Time management is a challenge for virtually every AD around the nation. How do you use your administrative assistant(s), digital tools & planning processes to make sure you have a clear picture of what the day holds & then sticking to it? Any tips you can share? What’s your administrative assistant’s secret code for when she needs to interrupt about something really important :)? 


I have one of the best executive assistants in the country and she is the person who manages my daily schedule of meetings, conference calls, signing of contracts, travel, correspondence, and miscellaneous paperwork. Vicki is the filter that keeps me organized and helps make my day bearable. Without having someone as proficient, I don’t know how I would be able to maintain the responsibilities of running an athletics department which consists of 20 sports, over 550 student-athletes and 250 employees. My tip is to find someone who is detail-oriented and someone who is not afraid to put in the hours necessary to keep their supervisor well organized and informed. It’s all about hiring the right person. I was lucky that Vicki was already here when I arrived at FSU and that she is a person who has held various positions in her career other than an executive assistant; therefore, she came with a variety of skills that help me in all that I do. She is in tune with me and knows my idiosyncrasies which is important because she often times has to save me from myself. Vicki knows exactly when it’s time to interrupt me to keep me on schedule for the rest of my day. We communicate often, using a variety of mediums. She has constant access to my calendar and emails. An important component to being an assistant to the AD is the ability to anticipate my needs – even before I do.

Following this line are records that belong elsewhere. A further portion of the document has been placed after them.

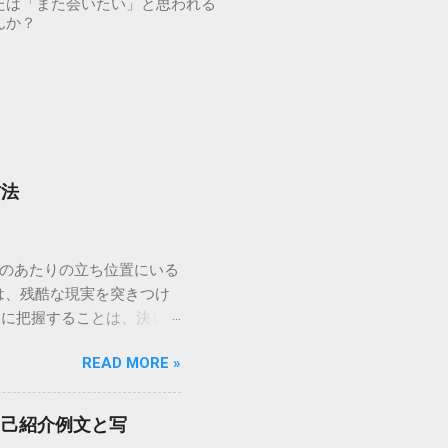
たは「また会いたい」と思われる
んか？
方法
どのあたりの立ち位置にいる
は、残酷な現実を突きつけ
的に把握することは、決して
とは、最短ルートで幸せな
READ MORE »
価基準を詳しく解説し、自分
。 婚活ランク表とは？市
数値化し、婚活市場におけ
自己紹介例文と写
られることが多く、男女で評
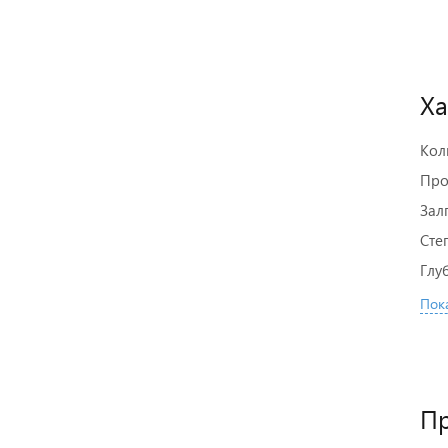
Ха
Кол
Про
Зал
Сте
Глу
Пока
П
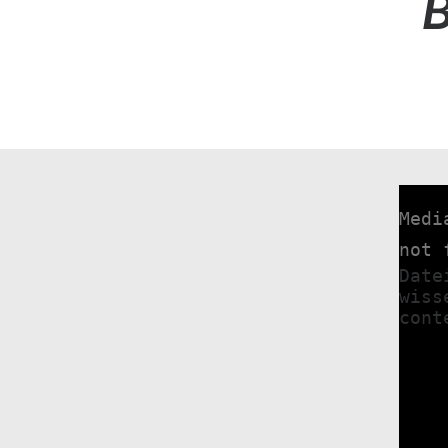
Medi
not 
Date
wiss
cont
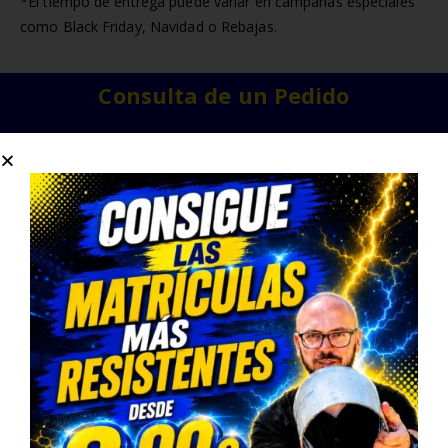
*El tiempo de entrega puede variar en campañas especiales
como Black Friday, Navidad o Rebajas.
Consulta de un Pedido
pedidos@teamcarengine.com
Contáctanos
678983500
Horario Atención Telefónica
L-V: 9:00-14:30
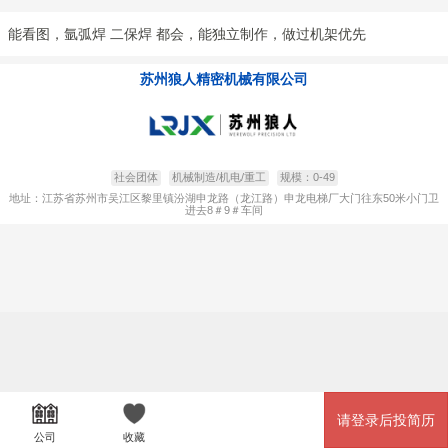
能看图，氩弧焊 二保焊 都会，能独立制作，做过机架优先
苏州狼人精密机械有限公司
社会团体
机械制造/机电/重工
规模：0-49
地址：江苏省苏州市吴江区黎里镇汾湖申龙路（龙江路）申龙电梯厂大门往东50米小门卫
进去8＃9＃车间
请登录后投简历
公司
收藏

For example, during busy weekends, I am prepped with an itinerary of “where, when, how and who” so that my schedule is seamless and I can move from event to event. I receive information I need, both on my phone calendar and a typed hard copy of the meetings and events I am attending, which includes speaking points, names and bios of donors I may be meeting, and sometimes, even when I have free time to get in a workout. She is a liaison with donors and other constituents, stays abreast of daily happenings in Tallahassee, around FSU’s campus and within the world of athletics so that she can provide me the “need to know” items to begin the day. It is important to have good communication and trust as ultimately it is an important partnership.

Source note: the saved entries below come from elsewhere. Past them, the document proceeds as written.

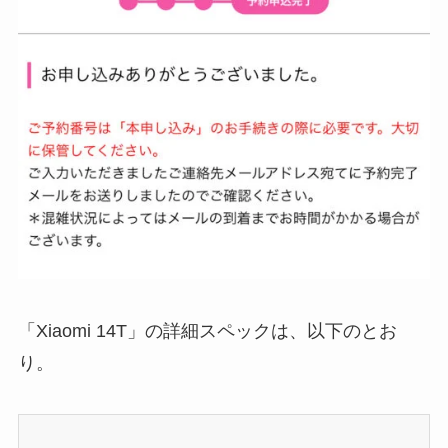
「Xiaomi 14T」の詳細スペックは、以下のとお
り。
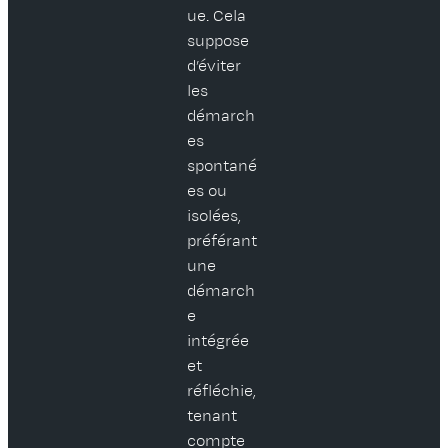
ue. Cela
suppose
d’éviter
les
démarch
es
spontané
es ou
isolées,
préférant
une
démarch
e
intégrée
et
réfléchie,
tenant
compte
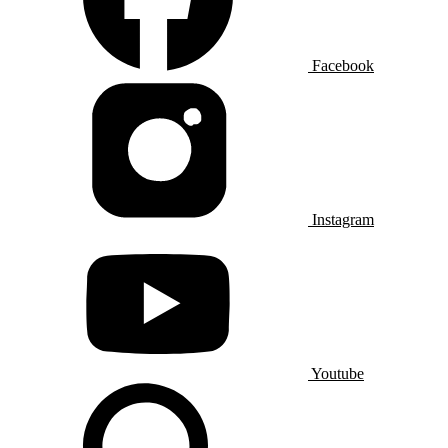
Facebook
Instagram
Youtube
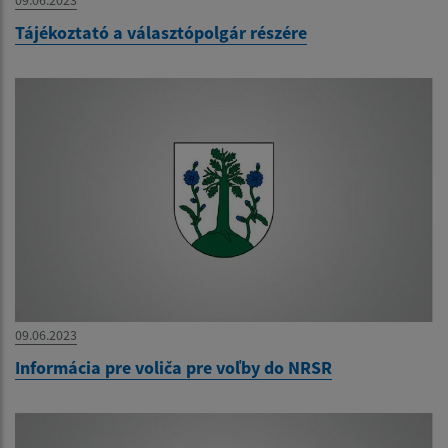
Tájékoztató a választópolgár részére
09.06.2023
Informácia pre voliča pre voľby do NRSR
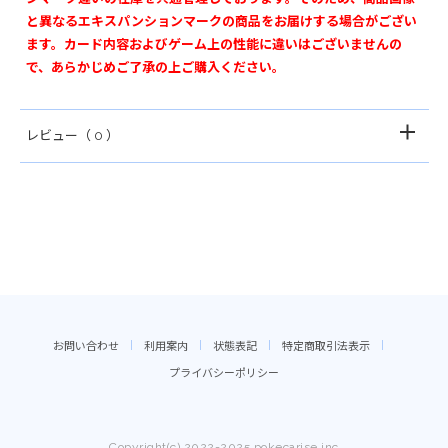
と異なるエキスパンションマークの商品をお届けする場合がござい
ます。カード内容およびゲーム上の性能に違いはございませんの
で、あらかじめご了承の上ご購入ください。
レビュー
（ 0 ）
お問い合わせ
利用案内
状態表記
特定商取引法表示
プライバシーポリシー
Copyright(c) 2022-2025 pokecarise.inc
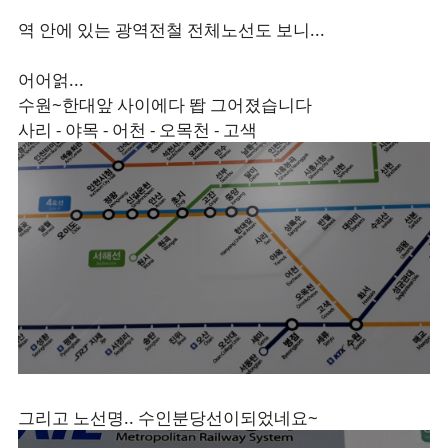
역 안에 있는 광역전철 전체노선도 보니...
어어얽...
수원~한대앞 사이에다 똽 그어졌습니다
사리 - 야목 - 어천 - 오목천 - 고색
그리고 노선명.. 수인분당선이되었네요~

Senior staff synergy is a topic I’m always thinking about for my own team. Do you have any specific examples of how you effectively encourage collaboration, healthy competition & a team-first mantra? 


Yes, I allow my executive staff to be themselves, speak their minds and I always challenge them on their thought process by asking questions to help get a clearer picture of an overall situation. This can help them give their co-workers/team an understanding of the ideas that they are espousing. It starts by having an executive team that complements me so I like to find and hire individuals that have expertise in areas that I do not. But I also like to hire individuals that have had some experiences similar to mine such as in the compliance regulatory field. If you aspire to be a Deputy, Assistant, or Senior Associate AD, it helps to have a background in the compliance governance area. You will be faced with a compliance or governance issue almost daily and having those tools and experiences makes staff members familiar with them invaluable. Of my executive team, over half have a compliance background. I meet with my executive staff on a weekly basis and encourage open communication – which sometimes leads to lively debate – but as we walk out the door we are unified as a team that supports one another and moves in the same direction to provide the coaches, staff and student-athletes what they need to be successful and represent our department and university well.